EDIT2: From this YouTube video, it sounds like as long as you're not using sketchy battery cells in the device you're building, that battery manufacturers already take this into consideration via a blowout hole:
All that being said, I wouldn't be surprised if I have some devices with sketchy cells...but my guess is that at least in my collection, when it comes to large-battery-capacity, Internet-connected devices capable of firmware updates, stuff like laptops, they're probably -- hopefully -- using legit battery cells.
I don't believe small lithium batteries can explode like that. Not even big car batteries explode like that. They make a big fire but not this kind of explosion.
Either explosives were implanted somehow by IDF in the supply chain, or Hezbollah is crazy enough to put explosives there, just in case the devices fall in enemy hands, and IDF learned that and trigger the explosions remotely.
If it's an 18650, which is a pretty common small lithium cell, it looks like it can. Here's one exploding after being shorted:
https://www.youtube.com/watch?v=iDaPP-dI9dE
That being said:
The cells cannot themselves have current regulation sufficient to avoid a fire or explosion. My vague understanding from past reading is that typically, if you buy an 18650, it'll have internal regulation, but not all do -- it adds to the cost and reduces capacity. But you'd only want an unregulated 18650 if you were putting it in a device that you would trust to regulate the thing. I believe I was reading about it in the past in the context of high-end flashlights that took removable 18650s, was telling people not to try and use unregulated 18650s, as then you're trusting the flashlight's firmware to properly limit the discharge rate.
The battery would have to be the first point to go if the external BMS circuitry just let the thing discharge as quickly as possible.
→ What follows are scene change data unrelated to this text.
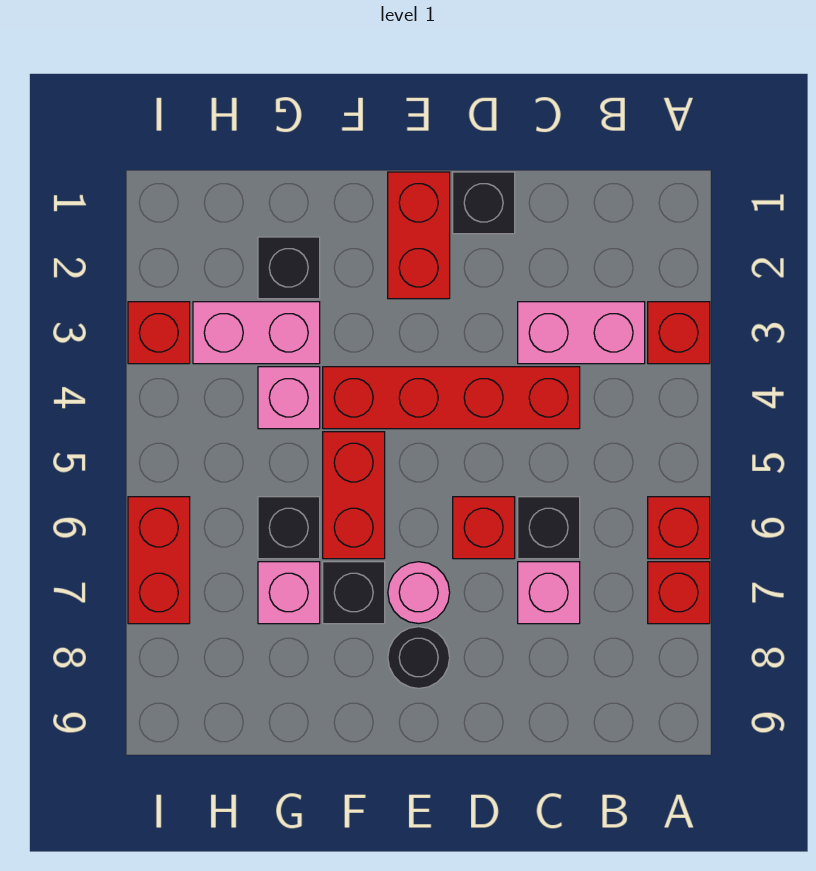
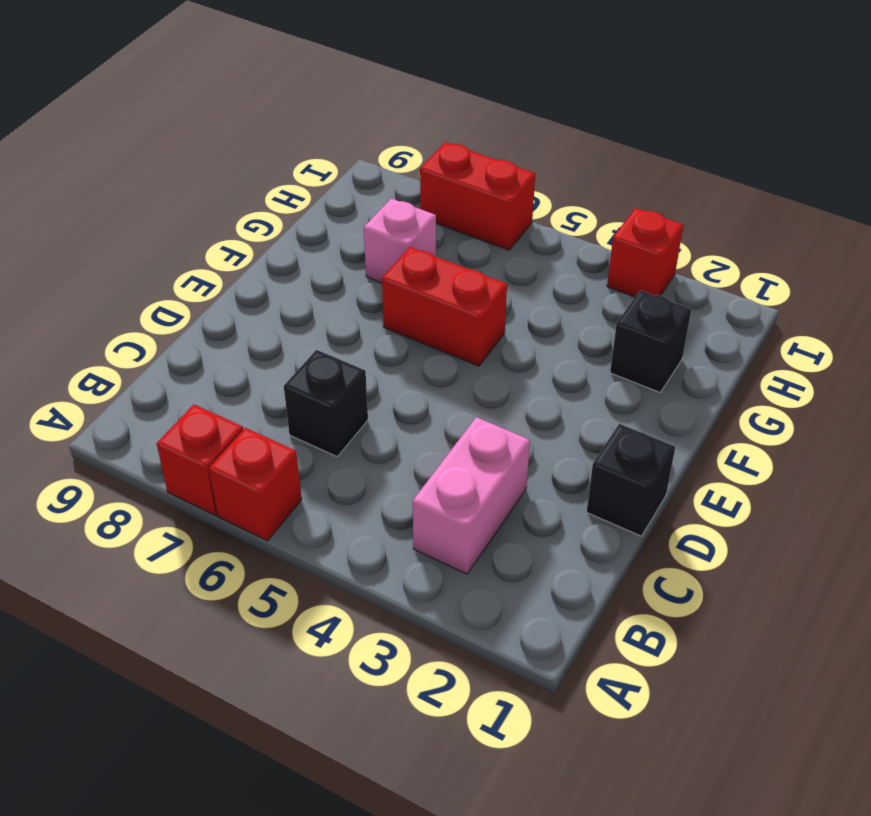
none -> red 1x1 brick [648,302,710,364]
none -> red 1x4 brick [323,367,580,429]
none -> pink 1x1 brick [518,562,580,624]

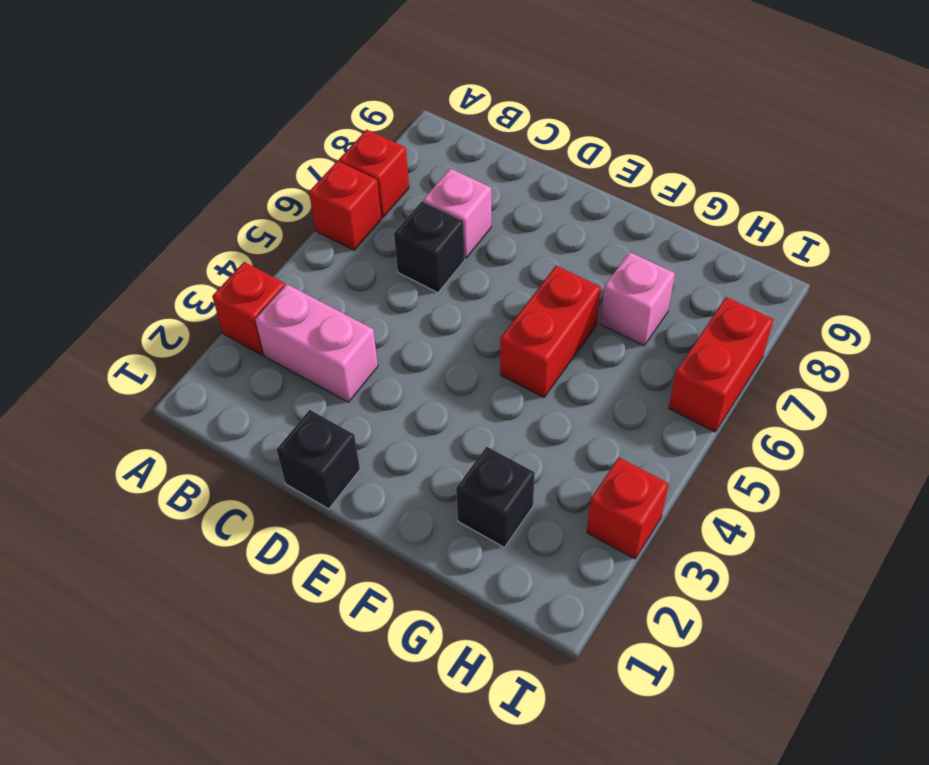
none -> red 1x4 brick [323,367,580,429]
none -> red 1x1 brick [453,497,515,559]
none -> red 1x2 brick [388,172,450,299]

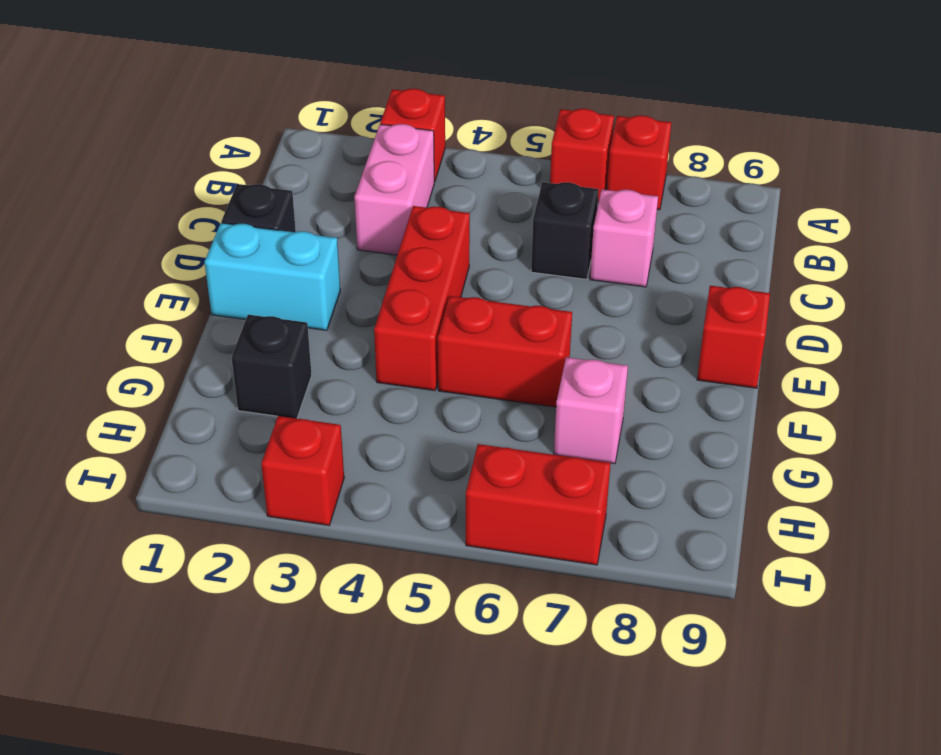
red 1x3 brick [374,206,470,390] -> red 1x4 brick [323,367,580,429]
cyan 1x2 brick [205,223,340,330] -> red 1x2 brick [388,172,450,299]
red 1x1 brick [697,286,770,388] -> red 1x1 brick moved to [453,497,515,559]
none -> pink 1x1 round brick [388,562,450,624]
none -> black 1x1 round brick [388,627,450,688]
none -> black 1x1 brick [323,562,385,624]

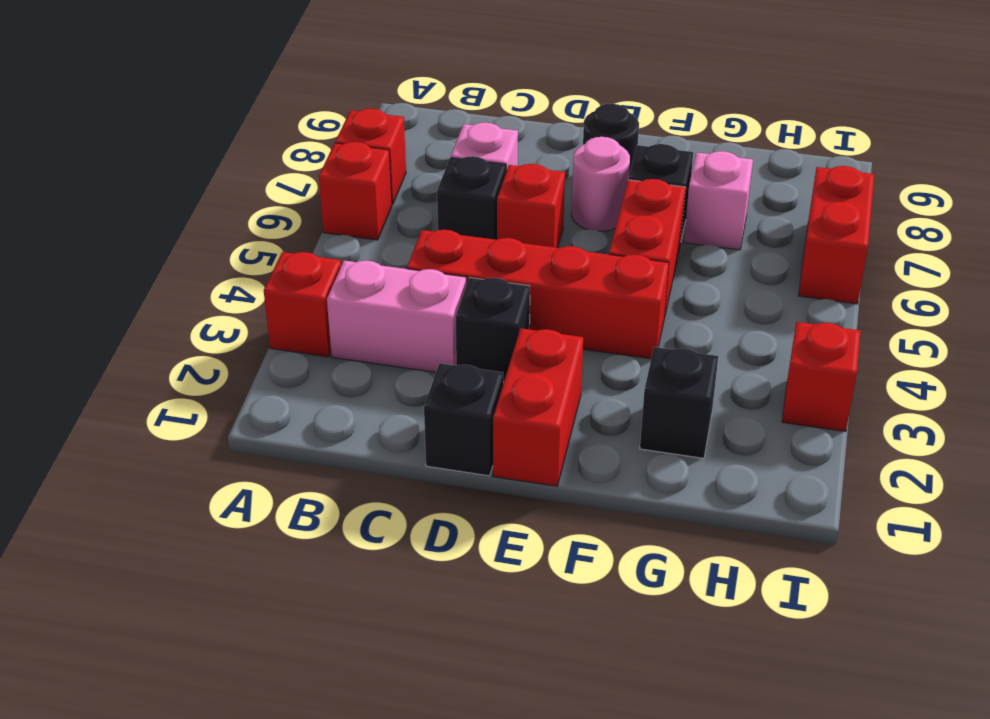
black 1x1 brick [456,278,530,382] -> black 1x1 brick moved to [258,497,320,559]
none -> pink 1x2 brick [193,302,320,364]
none -> pink 1x1 brick [258,367,320,429]

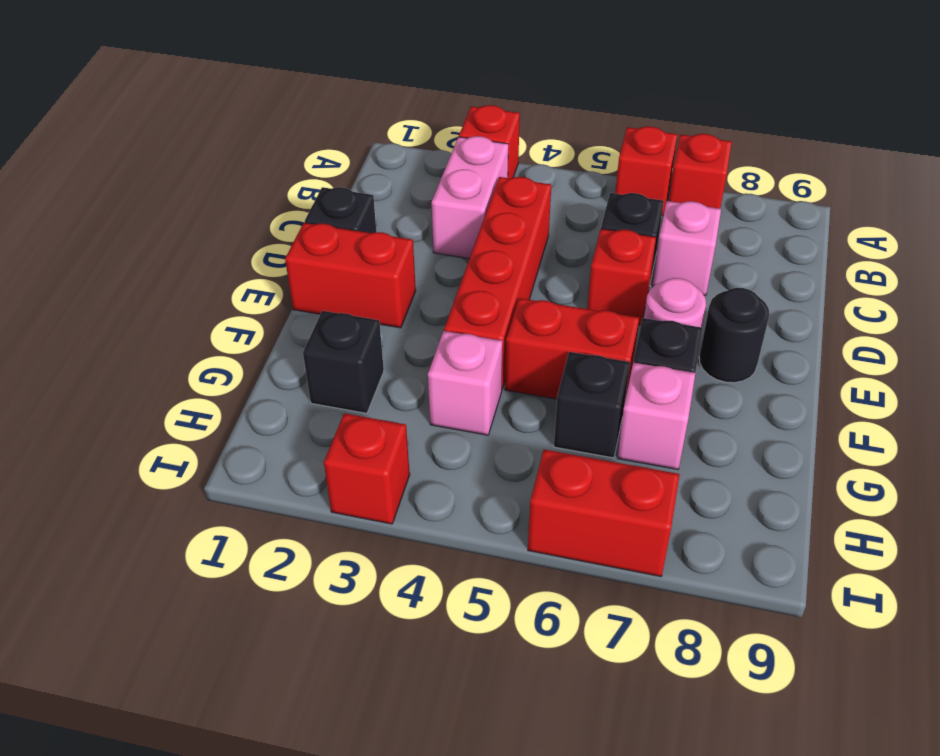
none -> pink 1x2 brick [193,302,320,364]

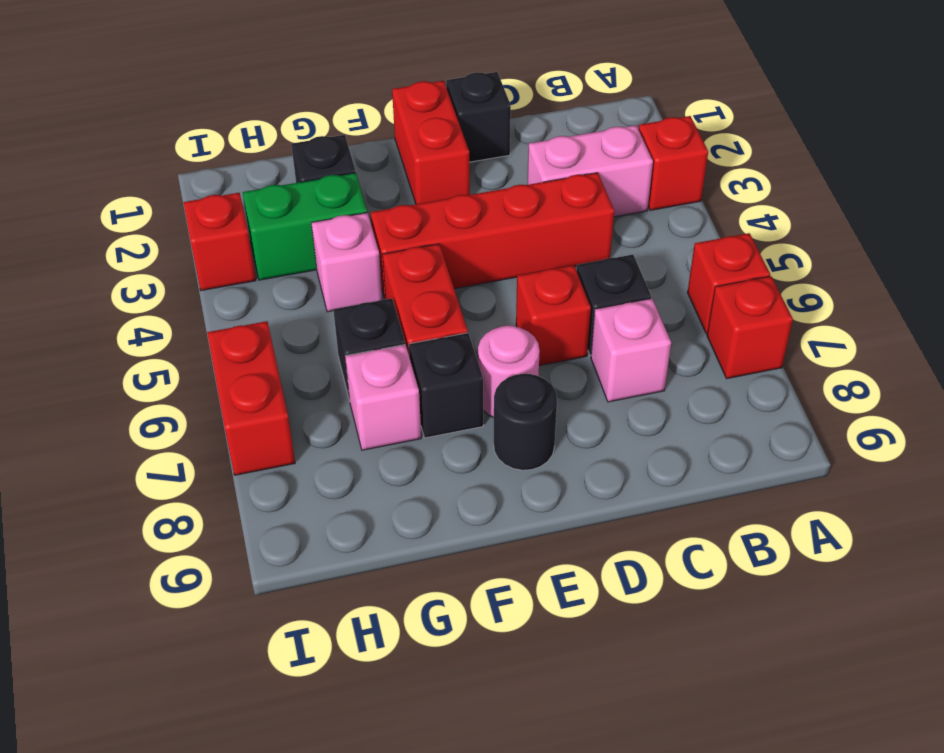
green 1x2 brick [243,173,367,280] -> pink 1x2 brick [193,302,320,364]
Like, if you had small-enough connections or something, I'd imagine that they'd melt first, act like a fuse.
From the video I read above, lithium batteries from reputable manufacturers tend to have blowout holes to prevent exactly this -- if the electrolyte starts to boil, then they'll start venting vapor. They may catch fire from the heat, but it should prevent the pressure buildup from reaching the point where the battery explodes. They say that counterfeit cells may not have vents that work correctly.
So I can believe that there are devices out there at risk. But I would guess that most devices probably aren't. That is, you could maybe make devices catch fire, and that could be bad if done at mass scale at the same time, but probably most wouldn't explode.
Even on that above 18650 that exploded, you could see vapor coming out prior to the explosion. According to that video I linked above about exploding lithium batteries, it sounds like the issue is more that on some counterfeits, the pressure release system doesn't work properly rather than that it doesn't exist at all -- I didn't quote the text, but they went more into depth on it after the bit I quoted. But I suppose that if there were no presssure release at all, that it could probably get more pressure buildup before exploding.
If the device in my pocket started smoking like that, I'd throw it away pretty quickly. I suspect these were actual explosives, and there are almost certainly more of them out there.